Document understanding data

▬▬▬▬▬▬

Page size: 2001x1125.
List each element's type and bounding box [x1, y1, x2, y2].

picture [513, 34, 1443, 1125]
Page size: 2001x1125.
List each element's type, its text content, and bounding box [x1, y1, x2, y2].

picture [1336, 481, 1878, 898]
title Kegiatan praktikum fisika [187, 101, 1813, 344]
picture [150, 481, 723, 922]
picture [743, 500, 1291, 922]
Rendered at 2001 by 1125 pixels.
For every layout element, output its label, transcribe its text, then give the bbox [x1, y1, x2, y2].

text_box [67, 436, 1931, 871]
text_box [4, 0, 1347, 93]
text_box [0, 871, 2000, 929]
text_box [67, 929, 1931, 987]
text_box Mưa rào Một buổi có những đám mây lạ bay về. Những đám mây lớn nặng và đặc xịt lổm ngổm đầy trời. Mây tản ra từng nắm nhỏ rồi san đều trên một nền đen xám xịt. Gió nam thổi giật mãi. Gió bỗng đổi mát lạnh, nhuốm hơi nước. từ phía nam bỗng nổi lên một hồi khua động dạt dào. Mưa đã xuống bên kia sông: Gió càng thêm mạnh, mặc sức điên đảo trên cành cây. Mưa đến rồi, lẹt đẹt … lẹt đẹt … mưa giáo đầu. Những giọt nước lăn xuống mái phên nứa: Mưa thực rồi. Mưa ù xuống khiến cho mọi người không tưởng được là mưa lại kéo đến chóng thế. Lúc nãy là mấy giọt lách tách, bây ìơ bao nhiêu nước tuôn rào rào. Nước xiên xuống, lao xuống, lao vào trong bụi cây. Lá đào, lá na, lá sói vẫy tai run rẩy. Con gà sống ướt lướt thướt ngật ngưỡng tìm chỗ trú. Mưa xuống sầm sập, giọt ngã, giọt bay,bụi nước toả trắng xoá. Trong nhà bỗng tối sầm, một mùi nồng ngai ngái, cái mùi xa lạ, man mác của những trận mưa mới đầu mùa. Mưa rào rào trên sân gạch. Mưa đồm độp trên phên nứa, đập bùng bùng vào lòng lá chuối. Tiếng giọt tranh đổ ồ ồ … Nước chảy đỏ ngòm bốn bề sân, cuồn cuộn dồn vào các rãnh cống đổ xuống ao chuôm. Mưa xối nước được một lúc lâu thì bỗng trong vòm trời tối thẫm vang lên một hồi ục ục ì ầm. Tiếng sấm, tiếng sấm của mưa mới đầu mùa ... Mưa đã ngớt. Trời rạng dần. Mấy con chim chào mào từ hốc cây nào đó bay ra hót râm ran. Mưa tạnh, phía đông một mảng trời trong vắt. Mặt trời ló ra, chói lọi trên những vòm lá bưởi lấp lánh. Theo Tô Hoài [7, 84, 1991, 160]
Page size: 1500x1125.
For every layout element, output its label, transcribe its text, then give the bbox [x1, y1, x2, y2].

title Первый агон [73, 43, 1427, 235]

▬▬▬▬▬▬

Each record is to be repeated exactly.

Page size: 2001x1125.
List each element's type and bounding box [x1, y1, x2, y2].

picture [513, 34, 1443, 1125]
Page size: 2001x1125.
List each element's type, its text content, and bounding box [x1, y1, x2, y2].

picture [1336, 481, 1878, 898]
title Kegiatan praktikum fisika [187, 101, 1813, 344]
picture [150, 481, 723, 922]
picture [743, 500, 1291, 922]
Rendered at 2001 by 1125 pixels.
For every layout element, output its label, transcribe its text, then give the bbox [x1, y1, x2, y2].

text_box [67, 436, 1931, 871]
text_box [4, 0, 1347, 93]
text_box [0, 871, 2000, 929]
text_box [67, 929, 1931, 987]
text_box Mưa rào Một buổi có những đám mây lạ bay về. Những đám mây lớn nặng và đặc xịt lổm ngổm đầy trời. Mây tản ra từng nắm nhỏ rồi san đều trên một nền đen xám xịt. Gió nam thổi giật mãi. Gió bỗng đổi mát lạnh, nhuốm hơi nước. từ phía nam bỗng nổi lên một hồi khua động dạt dào. Mưa đã xuống bên kia sông: Gió càng thêm mạnh, mặc sức điên đảo trên cành cây. Mưa đến rồi, lẹt đẹt … lẹt đẹt … mưa giáo đầu. Những giọt nước lăn xuống mái phên nứa: Mưa thực rồi. Mưa ù xuống khiến cho mọi người không tưởng được là mưa lại kéo đến chóng thế. Lúc nãy là mấy giọt lách tách, bây ìơ bao nhiêu nước tuôn rào rào. Nước xiên xuống, lao xuống, lao vào trong bụi cây. Lá đào, lá na, lá sói vẫy tai run rẩy. Con gà sống ướt lướt thướt ngật ngưỡng tìm chỗ trú. Mưa xuống sầm sập, giọt ngã, giọt bay,bụi nước toả trắng xoá. Trong nhà bỗng tối sầm, một mùi nồng ngai ngái, cái mùi xa lạ, man mác của những trận mưa mới đầu mùa. Mưa rào rào trên sân gạch. Mưa đồm độp trên phên nứa, đập bùng bùng vào lòng lá chuối. Tiếng giọt tranh đổ ồ ồ … Nước chảy đỏ ngòm bốn bề sân, cuồn cuộn dồn vào các rãnh cống đổ xuống ao chuôm. Mưa xối nước được một lúc lâu thì bỗng trong vòm trời tối thẫm vang lên một hồi ục ục ì ầm. Tiếng sấm, tiếng sấm của mưa mới đầu mùa ... Mưa đã ngớt. Trời rạng dần. Mấy con chim chào mào từ hốc cây nào đó bay ra hót râm ran. Mưa tạnh, phía đông một mảng trời trong vắt. Mặt trời ló ra, chói lọi trên những vòm lá bưởi lấp lánh. Theo Tô Hoài [7, 84, 1991, 160]
Page size: 1500x1125.
For every layout element, output its label, transcribe its text, then give the bbox [x1, y1, x2, y2].

title Первый агон [73, 43, 1427, 235]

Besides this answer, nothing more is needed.